(Data to use)

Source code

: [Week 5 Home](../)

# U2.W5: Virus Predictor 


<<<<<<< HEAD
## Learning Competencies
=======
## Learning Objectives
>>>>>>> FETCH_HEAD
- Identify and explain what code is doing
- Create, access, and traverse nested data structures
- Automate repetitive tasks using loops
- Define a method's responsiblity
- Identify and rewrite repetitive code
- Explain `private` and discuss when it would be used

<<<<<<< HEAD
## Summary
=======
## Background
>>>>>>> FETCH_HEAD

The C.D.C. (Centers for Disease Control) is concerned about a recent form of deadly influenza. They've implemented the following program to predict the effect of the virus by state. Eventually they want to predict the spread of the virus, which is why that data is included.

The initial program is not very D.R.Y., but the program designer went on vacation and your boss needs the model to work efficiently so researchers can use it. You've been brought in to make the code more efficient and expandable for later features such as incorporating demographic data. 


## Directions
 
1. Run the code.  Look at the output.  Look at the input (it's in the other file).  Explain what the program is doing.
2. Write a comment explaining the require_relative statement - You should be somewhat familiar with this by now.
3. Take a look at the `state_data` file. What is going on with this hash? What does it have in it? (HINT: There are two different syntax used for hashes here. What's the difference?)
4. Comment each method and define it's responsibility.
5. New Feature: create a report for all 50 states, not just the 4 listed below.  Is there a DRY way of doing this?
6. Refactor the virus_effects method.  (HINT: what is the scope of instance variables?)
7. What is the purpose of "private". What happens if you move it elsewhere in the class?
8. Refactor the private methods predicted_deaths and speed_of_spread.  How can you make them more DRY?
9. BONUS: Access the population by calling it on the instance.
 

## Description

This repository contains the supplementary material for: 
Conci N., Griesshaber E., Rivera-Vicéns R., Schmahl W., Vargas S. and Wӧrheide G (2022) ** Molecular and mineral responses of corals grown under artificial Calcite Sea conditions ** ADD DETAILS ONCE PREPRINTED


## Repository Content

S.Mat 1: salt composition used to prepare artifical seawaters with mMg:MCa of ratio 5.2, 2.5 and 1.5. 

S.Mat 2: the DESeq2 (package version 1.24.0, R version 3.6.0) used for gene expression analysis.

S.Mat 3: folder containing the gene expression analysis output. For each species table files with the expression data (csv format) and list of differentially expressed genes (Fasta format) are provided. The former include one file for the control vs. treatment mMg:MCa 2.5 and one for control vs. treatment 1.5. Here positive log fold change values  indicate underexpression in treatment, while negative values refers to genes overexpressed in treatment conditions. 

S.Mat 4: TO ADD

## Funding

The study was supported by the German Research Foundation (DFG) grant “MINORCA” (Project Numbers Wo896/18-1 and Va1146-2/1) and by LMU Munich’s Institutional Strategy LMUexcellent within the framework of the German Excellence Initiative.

(End Data to use)

Extract each line from the listing above, please, and repeat it exactly.

Final answer ▸
Source code

: [Week 5 Home](../)

# U2.W5: Virus Predictor 


<<<<<<< HEAD
## Learning Competencies
=======
## Learning Objectives
>>>>>>> FETCH_HEAD
- Identify and explain what code is doing
- Create, access, and traverse nested data structures
- Automate repetitive tasks using loops
- Define a method's responsiblity
- Identify and rewrite repetitive code
- Explain `private` and discuss when it would be used

<<<<<<< HEAD
## Summary
=======
## Background
>>>>>>> FETCH_HEAD

The C.D.C. (Centers for Disease Control) is concerned about a recent form of deadly influenza. They've implemented the following program to predict the effect of the virus by state. Eventually they want to predict the spread of the virus, which is why that data is included.

The initial program is not very D.R.Y., but the program designer went on vacation and your boss needs the model to work efficiently so researchers can use it. You've been brought in to make the code more efficient and expandable for later features such as incorporating demographic data. 


## Directions
 
1. Run the code.  Look at the output.  Look at the input (it's in the other file).  Explain what the program is doing.
2. Write a comment explaining the require_relative statement - You should be somewhat familiar with this by now.
3. Take a look at the `state_data` file. What is going on with this hash? What does it have in it? (HINT: There are two different syntax used for hashes here. What's the difference?)
4. Comment each method and define it's responsibility.
5. New Feature: create a report for all 50 states, not just the 4 listed below.  Is there a DRY way of doing this?
6. Refactor the virus_effects method.  (HINT: what is the scope of instance variables?)
7. What is the purpose of "private". What happens if you move it elsewhere in the class?
8. Refactor the private methods predicted_deaths and speed_of_spread.  How can you make them more DRY?
9. BONUS: Access the population by calling it on the instance.
 

## Description

This repository contains the supplementary material for: 
Conci N., Griesshaber E., Rivera-Vicéns R., Schmahl W., Vargas S. and Wӧrheide G (2022) ** Molecular and mineral responses of corals grown under artificial Calcite Sea conditions ** ADD DETAILS ONCE PREPRINTED


## Repository Content

S.Mat 1: salt composition used to prepare artifical seawaters with mMg:MCa of ratio 5.2, 2.5 and 1.5. 

S.Mat 2: the DESeq2 (package version 1.24.0, R version 3.6.0) used for gene expression analysis.

S.Mat 3: folder containing the gene expression analysis output. For each species table files with the expression data (csv format) and list of differentially expressed genes (Fasta format) are provided. The former include one file for the control vs. treatment mMg:MCa 2.5 and one for control vs. treatment 1.5. Here positive log fold change values  indicate underexpression in treatment, while negative values refers to genes overexpressed in treatment conditions. 

S.Mat 4: TO ADD

## Funding

The study was supported by the German Research Foundation (DFG) grant “MINORCA” (Project Numbers Wo896/18-1 and Va1146-2/1) and by LMU Munich’s Institutional Strategy LMUexcellent within the framework of the German Excellence Initiative.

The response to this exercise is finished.